Rien ne le différencie des autres maisonnettes en béton, mitoyennes, construites dans cette partie populaire du quartier du Val-d’Auron à Bourges appelée le square d’Alice. Il est ainsi possible de pousser la porte du Centre LGBTQIA+ (1) Berry en toute discrétion, comme si l’on entrait chez un·e ami·e. Une dizaine de bénévoles s’y relaient chaque mercredi pour assurer une permanence sur site et au téléphone pour celleux qui ne peuvent pas se déplacer. Ici, on peut obtenir des informations sur les questions touchant aux LGBTQIA+, rencontrer des membres de la communauté, partager un temps convivial et créatif, s’investir dans l’association…

Sarah Szymanski, la présidente, décrit : « Il y a une salle commune au rez-de-chaussée avec une bibliothèque. A l’étage, un bureau pour des échanges plus confidentiels et un vestiaire, notamment pour les personnes en transition. » A quelques mètres de là, au centre social du Val-d’Auron, l’association bénéficie également d’une salle pour les activités supposant davantage de place. C’est d’ailleurs là qu’elle tenait ses permanences depuis sa création, il y a deux ans.
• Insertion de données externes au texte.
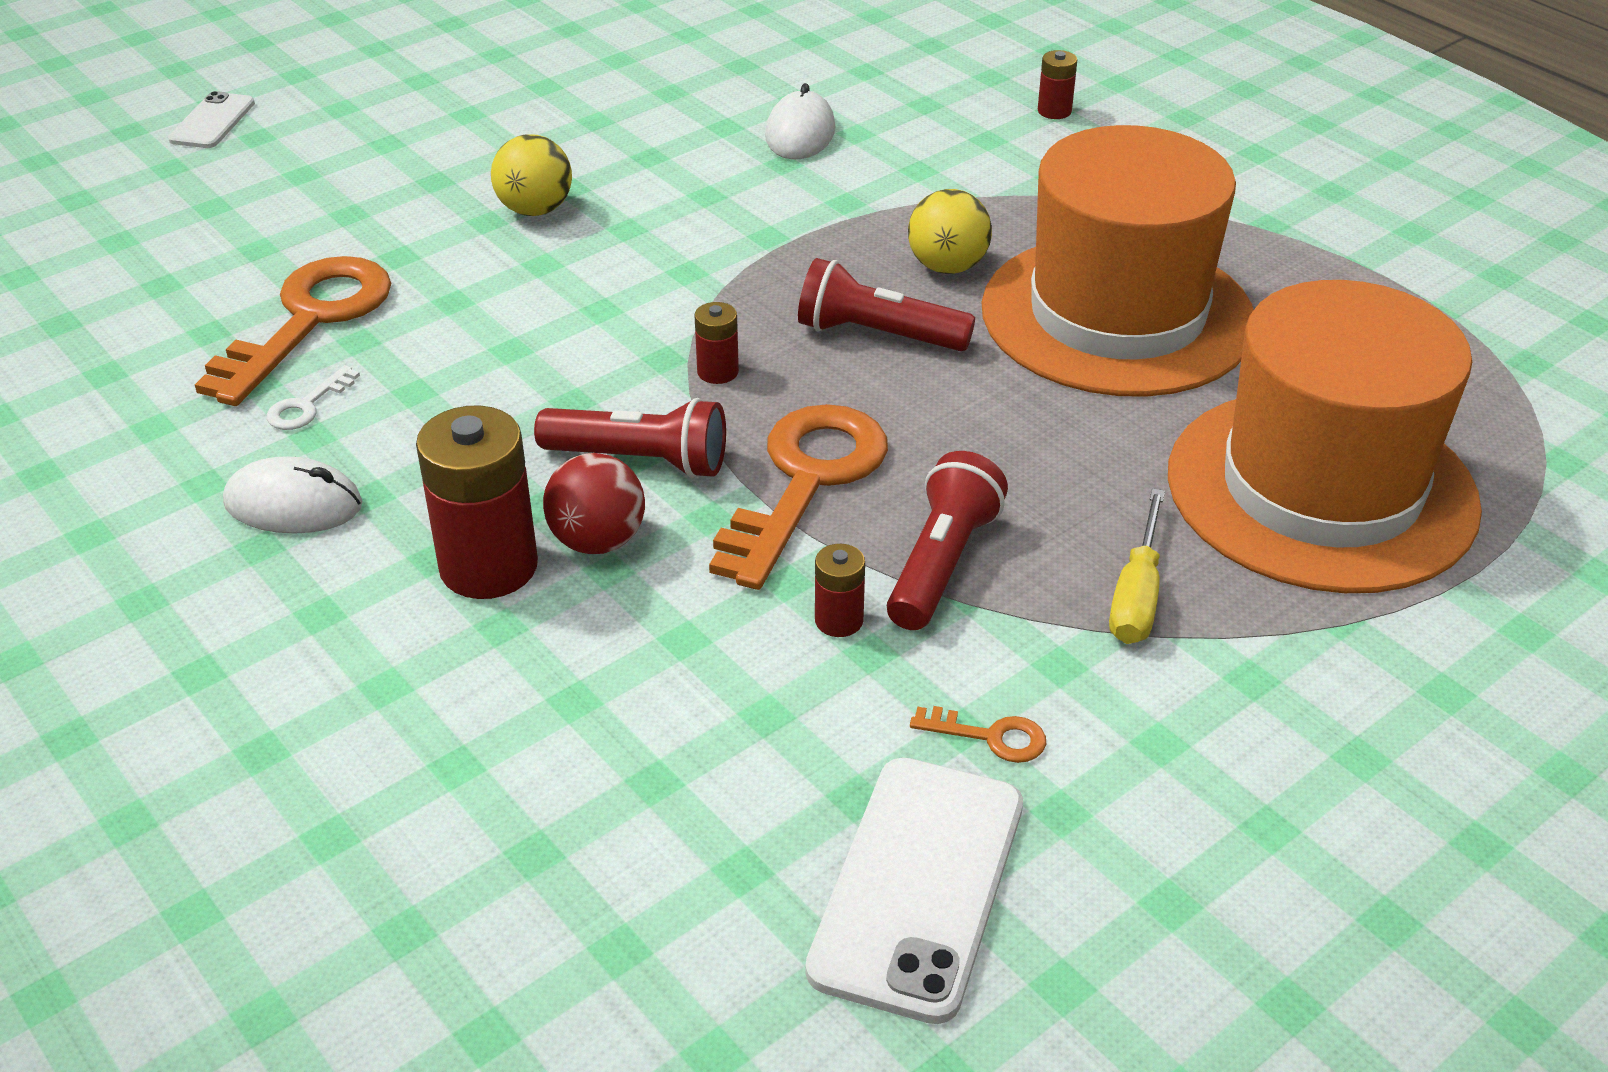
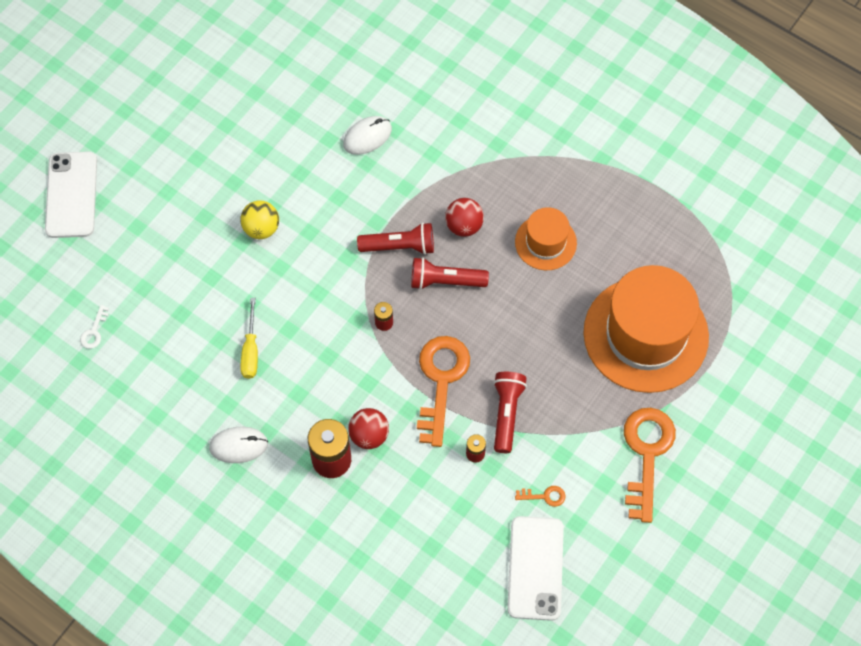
camera: 15 degrees left, 25 degrees up
(212, 121) = (71, 195): white phone -> white phone, size x1.84
(307, 405) = (217, 387): white key -> white key (94, 331)
(308, 321) = (191, 333): orange key -> orange key (646, 455)
(640, 460) = (370, 385): red flashlight -> red flashlight (400, 246)
(800, 133) = (367, 137): white mouse -> white mouse turned 60 degrees clockwise
(947, 266) = (464, 225): yellow ball -> red ball
(1054, 111) = (486, 89): red battery -> none
(1117, 315) = (545, 242): orange hat -> orange hat, size x0.51
(1137, 595) = (584, 412): yellow screwdriver -> yellow screwdriver (251, 350)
Aujourd’hui, toujours soutenue par la mairie de Bourges, elle loue son nouveau local au bailleur social France Loire.

 

« Un espace sécurisé pour les personnes queer »
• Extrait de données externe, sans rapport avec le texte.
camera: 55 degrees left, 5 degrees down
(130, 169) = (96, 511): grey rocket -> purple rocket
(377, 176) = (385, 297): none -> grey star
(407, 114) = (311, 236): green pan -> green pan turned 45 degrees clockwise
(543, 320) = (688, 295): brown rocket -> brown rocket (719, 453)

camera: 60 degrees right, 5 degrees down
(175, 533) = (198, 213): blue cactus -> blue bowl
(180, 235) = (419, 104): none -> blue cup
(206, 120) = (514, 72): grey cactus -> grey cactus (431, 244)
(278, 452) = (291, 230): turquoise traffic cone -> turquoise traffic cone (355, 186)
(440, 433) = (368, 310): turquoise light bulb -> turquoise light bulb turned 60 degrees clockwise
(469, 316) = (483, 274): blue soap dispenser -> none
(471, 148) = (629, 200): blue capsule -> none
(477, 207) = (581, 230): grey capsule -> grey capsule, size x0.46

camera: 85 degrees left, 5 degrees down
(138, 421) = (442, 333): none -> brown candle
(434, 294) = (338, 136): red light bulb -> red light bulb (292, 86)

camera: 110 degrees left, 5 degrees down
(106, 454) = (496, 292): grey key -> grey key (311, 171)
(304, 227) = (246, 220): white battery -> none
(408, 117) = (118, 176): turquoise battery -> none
La peinture est encore fraîche et quelques cartons restent à défaire lorsque Laura, David, Kaya, Sophie, Léonor, Thomas et Ahri y assurent leur première permanence le mercredi 7 juin.

Agée de 30 ans, Laura a grandi à Bourges. « Quand j’ai su qu’une association se montait, ça a fait écho à l’adolescente que j’étais à 15 ans. J’aurais aimé qu’elle existe à l’époque, pour me sentir moins seule… Heureusement, il y avait Internet pour répondre à mes questions. J’ai appris à apprivoiser mon identité sexuelle et mon identité de genre ; j’ai plus d’expérience et j’ai envie de la partager. Je voulais contribuer à offrir un espace sécurisé aux personnes queer (2). Ici, c’est un endroit où l’on peut être à 100 % soi, sans être jugé·e. Il n’y aura jamais de questions gênantes. »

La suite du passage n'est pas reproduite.